TASK DESCRIPTION — Your task is to copy each line of the records that includes the string "given".

----------------------------------------

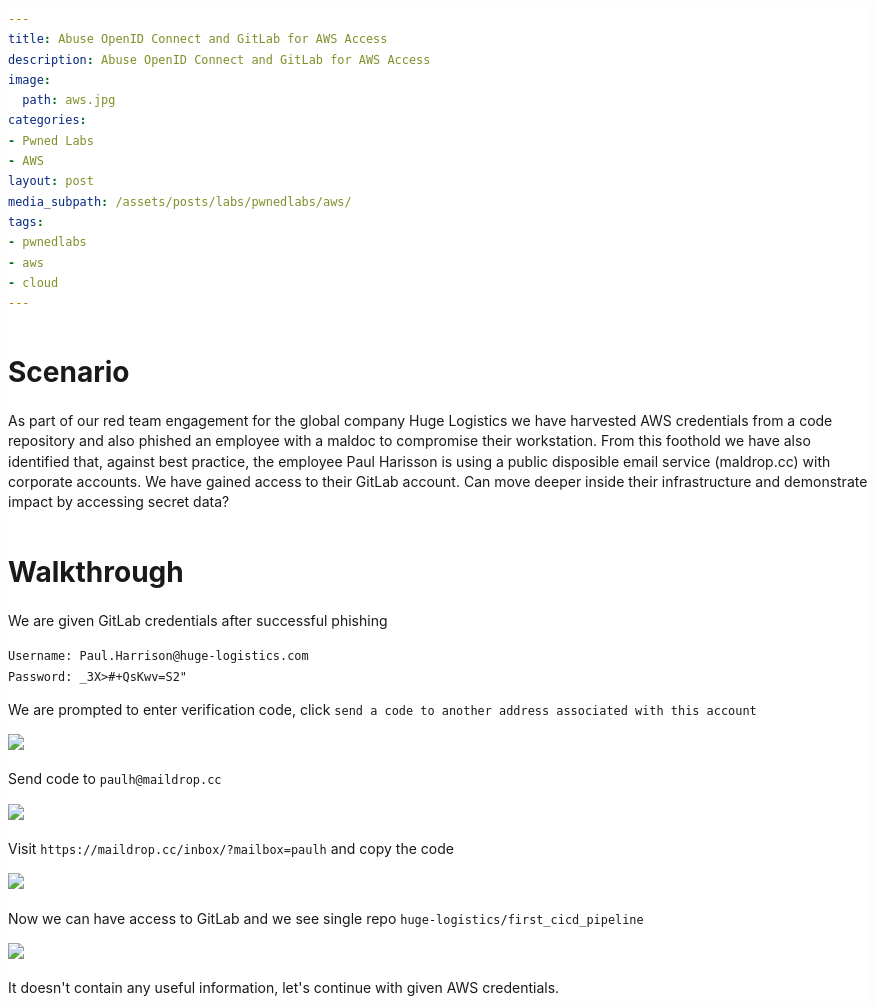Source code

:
 ```yaml
---
title: Abuse OpenID Connect and GitLab for AWS Access
description: Abuse OpenID Connect and GitLab for AWS Access
image:
  path: aws.jpg
categories:
- Pwned Labs
- AWS
layout: post
media_subpath: /assets/posts/labs/pwnedlabs/aws/
tags:
- pwnedlabs
- aws
- cloud
---
```

# Scenario
As part of our red team engagement for the global company Huge Logistics we have harvested AWS credentials from a code repository and also phished an employee with a maldoc to compromise their workstation. From this foothold we have also identified that, against best practice, the employee Paul Harisson is using a public disposible email service (maldrop.cc) with corporate accounts. We have gained access to their GitLab account. Can move deeper inside their infrastructure and demonstrate impact by accessing secret data? 

# Walkthrough
We are given GitLab credentials after successful phishing
```
Username: Paul.Harrison@huge-logistics.com
Password: _3X>#+QsKwv=S2"
```

We are prompted to enter verification code, click `send a code to another address associated with this account`

![](abuse-openid-connect-and-gitlab-for-aws-access-1.png)

Send code to `paulh@maildrop.cc`

![](abuse-openid-connect-and-gitlab-for-aws-access-2.png)

Visit `https://maildrop.cc/inbox/?mailbox=paulh` and copy the code

![](abuse-openid-connect-and-gitlab-for-aws-access-3.png)

Now we can have access to GitLab and we see single repo `huge-logistics/first_cicd_pipeline`

![](abuse-openid-connect-and-gitlab-for-aws-access-4.png)

It doesn't contain any useful information, let's continue with given AWS credentials.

----------------------------------------

TASK RESULT —
We are given GitLab credentials after successful phishing
It doesn't contain any useful information, let's continue with given AWS credentials.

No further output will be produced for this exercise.